There are ways of reading our Bible that lead us away from God’s call. It’s not enough to know our Bibles. It’s not enough to quote a few verses to justify our position on this or that issue. That’s what slave-owners did, and their pastors justified it from the pulpit.
The truth is that Biblical interpretation can fail us when it comes to following and recognizing Jesus. Like I said, that was the third failure of the disciples on the road to Emmaus. They knew their Bibles, they knew the scriptures, but they still misrecognized Jesus.
It’s all too easy to misunderstand the Bible. So we need all the help we can get. We need friendships that lead us into the wisdom of the Holy Spirit, and we need strangers who help us rethink the convictions that blind us from Jesus Christ.
Now, the fourth and final failure of the disciples.
Here’s what happens. After their long walk, the two disciples and Jesus are hungry for a meal. They are gathered around the table, the two disciples and the stranger. Jesus takes the bread, breaks it, and feeds Cleopas and his friend. “Then,” it says in verse 31, “their eyes were opened, and they recognized him; and he vanished from their sight.”
In the meal they catch a glimpse of Jesus. They recognize him. But, if we read a few verses later, when they catch another glimpse of him, they misunderstand Jesus’ resurrected presence. They think he is a ghost—not flesh and blood. “They were startled and terrified,” it says in verse 37, “and thought that they were seeing a ghost.” They see Jesus, but they don’t see him.

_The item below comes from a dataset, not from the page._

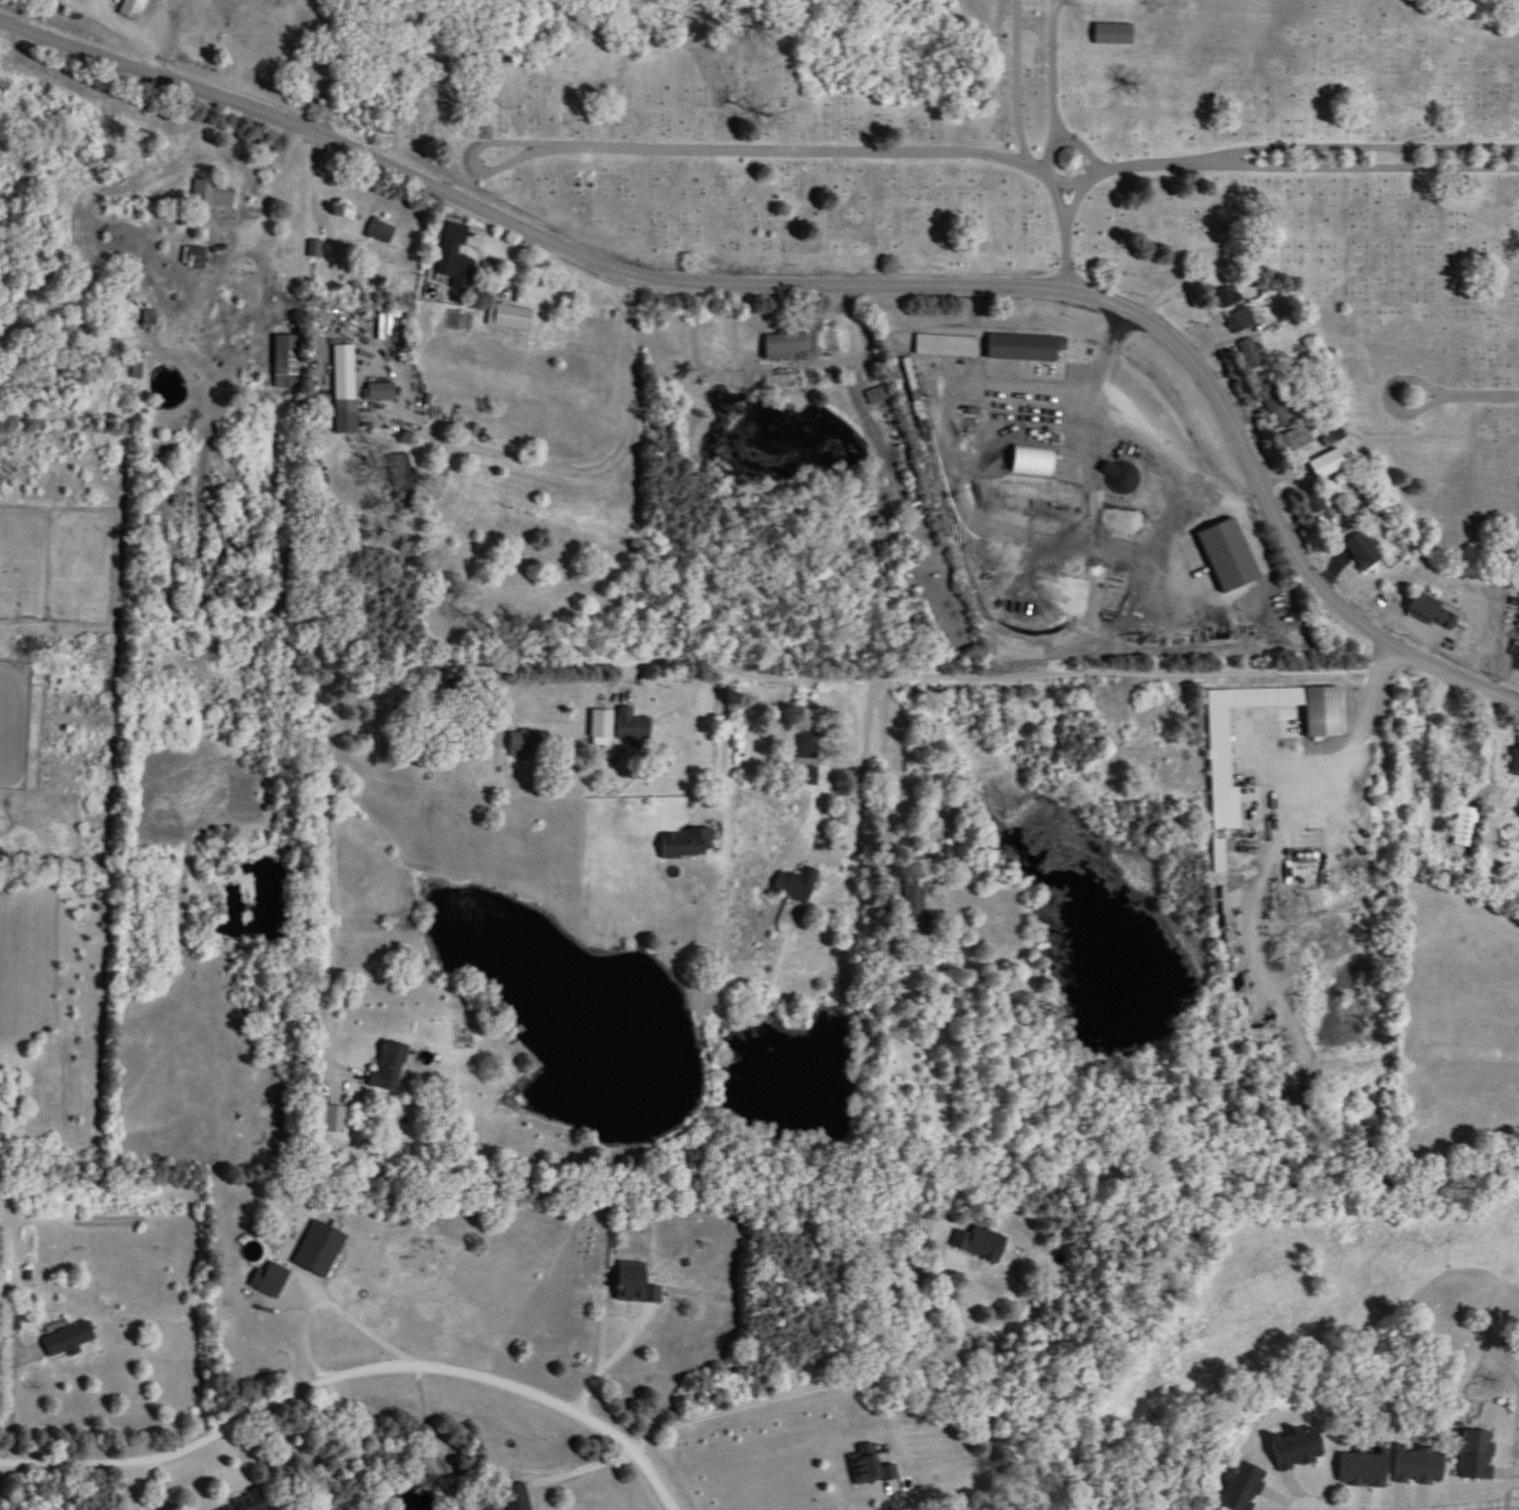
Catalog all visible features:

We could say that this final failure, or this half-failure, is a culmination of all the previous misrecognitions. Because, finally, with unveiled eyes, they see Jesus, but they refuse to believe he’s real. They would rather think of him as a ghost or a spirit without flesh. They think of him as fundamentally different, fundamentally other, fundamentally strange—someone to fear, a threat to their community of disciples.

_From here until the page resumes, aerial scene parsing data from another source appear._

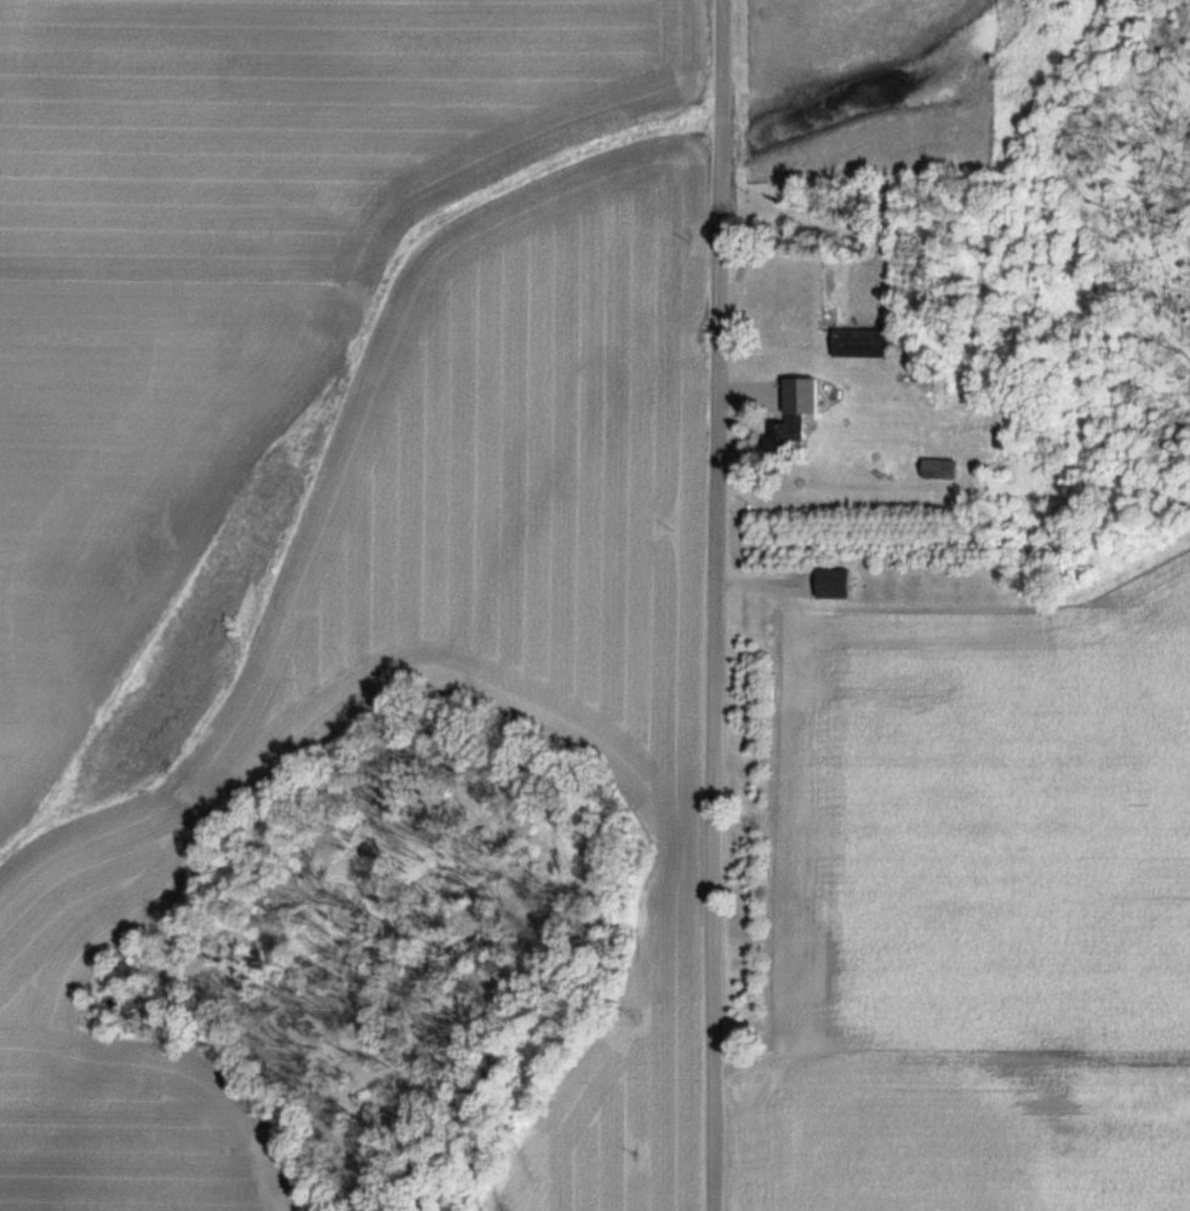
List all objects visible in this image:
building: (861, 342)
building: (792, 414)
building: (943, 468)
building: (836, 584)
road: (717, 605)

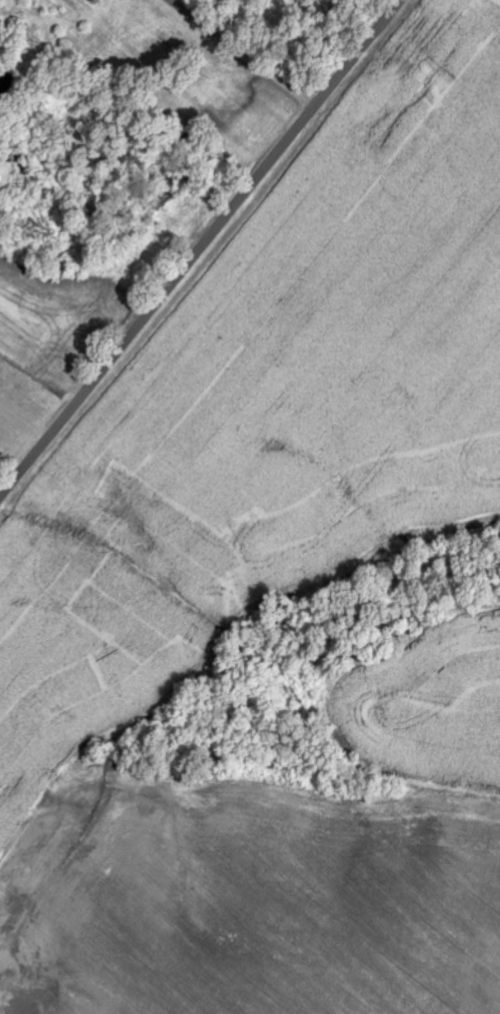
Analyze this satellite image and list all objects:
road: (244, 53)
road: (200, 247)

At first, we fear strangers. At first, we fear that which is foreign to us, foreign to our communities and to our churches. We protect ourselves from people who are foreign to our way of doing things, because we are afraid of losing what we have and afraid of losing what we think is essential to who we are and what we do.
To call someone a ghost is to think of them as unnatural. That’s why Jesus invites them to touch him: “Touch me and see,” he says (verse 39). Come close. See my life. See my body. It’s like yours.
“Touch me and see.” Jesus invites intimacy. He invites his friends to see him as a stranger who is a friend; as a foreigner who is a brother; and as an other who is the same.